The Corvette is a sports car first manufactured by Chevrolet in 1953 and is built today exclusively at a General Motors assembly plant in Bowling Green, Kentucky. It was the first all-American sports car built by an American car manufacturer. The National Corvette Museum is also located in Bowling Green, Kentucky.
The car is generally regarded as a “poor man’s supercar”, even though this description is intended to be flattering. Corvettes have a long history of melding outstanding handling and brutal amounts of engine power into a reasonably priced package that is radically less expensive than prestigious models with similar abilities. This has understandably led to some scorn of the Corvette by owners of such challenging marques, with most of the criticism being aimed at the Corvette’s level of modification. Older generations of the Corvette have been criticized for being rough when compared to European sports cars, although the C5 and C6 generations seem to have silenced all but the most strident of such critics.

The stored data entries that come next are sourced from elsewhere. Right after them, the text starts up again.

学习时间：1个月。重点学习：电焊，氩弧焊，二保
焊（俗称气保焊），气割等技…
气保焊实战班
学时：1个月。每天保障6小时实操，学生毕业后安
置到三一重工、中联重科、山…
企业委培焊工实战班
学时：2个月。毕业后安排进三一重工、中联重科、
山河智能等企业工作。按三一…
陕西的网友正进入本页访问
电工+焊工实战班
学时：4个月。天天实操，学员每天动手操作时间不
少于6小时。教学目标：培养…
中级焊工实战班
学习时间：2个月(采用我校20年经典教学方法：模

Corvettes tend to highlight simplicity over technical complexity when it comes to engine power. Where nearly all rival models rely on smaller-displacement engines with complex, double overhead cams (DOHC), variable valve timing (VVT), four- and five-valve heads, or turbochargers, the Corvette makes just as much or better power using a simple overhead valve (OHV) head with only two pushrod-actuated valves per cylinder, coupled with a larger-displacement engine. The fairly simple pushrod V8 engine is lighter and physically smaller than the more complex arrangements, as well as cheaper to manufacture. This lack of sophistication is sometimes viewed as a negative by extreme automotive purists, and has fueled the aforementioned “lack of refinement” argument. Regardless of the validity of such criticism, no one can deny the power, efficiency, and affordability of the design.